Wer gerne Schwerter, Äxte und ähnliche Nahkampfwaffen schwingt, kann sich zwischen den Klassen Kämpfer, Paladin und Barbar entscheiden. Zauberfreudige Spieler können als Barde, Hexer, Kleriker (Priester) oder Zauberer durch die Lande ziehen. Nichts für euch dabei? Bleiben noch Schurke und Waldläufer, die exzellent Schlösser knacken bzw. Robin Hood im Bogenschießen Konkurrenz machen. Positiv: Die Klassen werden mit verschiedenen Videos beschrieben. Das macht die Wahl allerdings nicht unbedingt leichter.

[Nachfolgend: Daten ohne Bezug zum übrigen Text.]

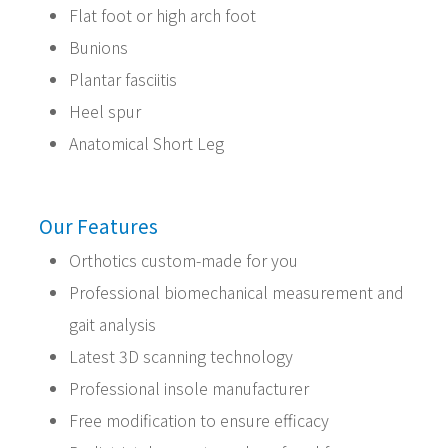
Flat foot or high arch foot
Bunions
Plantar fasciitis
Heel spur
Anatomical Short Leg
Our Features
Orthotics custom-made for you
Professional biomechanical measurement and
gait analysis
Latest 3D scanning technology
Professional insole manufacturer
Free modification to ensure efficacy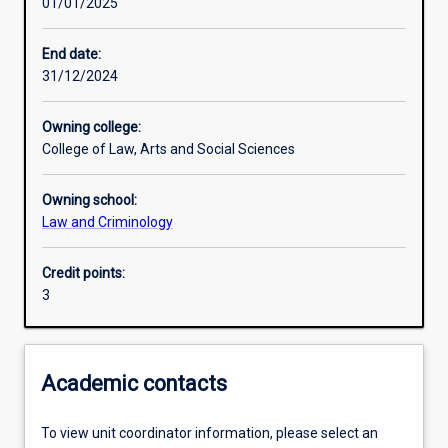
01/01/2025
Learning activities
End date:
31/12/2024
Learning outcomes
Owning college:
College of Law, Arts and Social Sciences
Assessments
Owning school:
Law and Criminology
Credit points:
3
Academic contacts
To view unit coordinator information, please select an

Sind die grundlegenden Entscheidungen getroffen, könnt ihr das Aussehen eures Charakters nach Belieben anpassen. Haarfarbe und - Art, Augen, Nase und vieles mehr lassen sich individualisieren. Schon hier sticht die detaillierte Grafik sofort ins Auge - dazu jedoch später mehr. Habt ihr eure Spielfigur optisch nach euren Wünschen gestaltet, könnt ihr theoretisch noch eure Eigenschaftswerte wie Stärke, Intelligenz und Geschicklichkeit anpassen. Wir empfehlen Anfängern allerdings keine Modifikationen vorzunehmen, da die vorgegebenen Werte automatisch für die gewählte Klasse optimiert werden. Habt ihr euren Helden erstellt, geht es auf ins Abenteuer.

Wir kommen
Schon in der US-Beta haben wir fleißig Dungeons & Dragons Online gezockt - wie ihr auch schon in unserem ersten Preview nachlesen konntet. Doch seit dem die europäische Betaphase gestartet ist, hat sich wieder einiges getan. Das fängt schon beim Tutorial an, welches die Macher mit weiteren Wegweisern ausgestattet haben, die gerade Einsteigern das Leben leichter machen sollen. Schritt für Schritt bekommen neue Abenteurer die Spielelemente eingetrichtert. Aber Achtung: Das kann bei dem Umfang des Online-Rollenspiels schon einige Zeit in Anspruch nehmen. Überspringen sollte man die Lernaufgaben nicht, denn im weiteren Spielverlauf geraten nicht D&D Spieler schon oft genug ins Grübeln.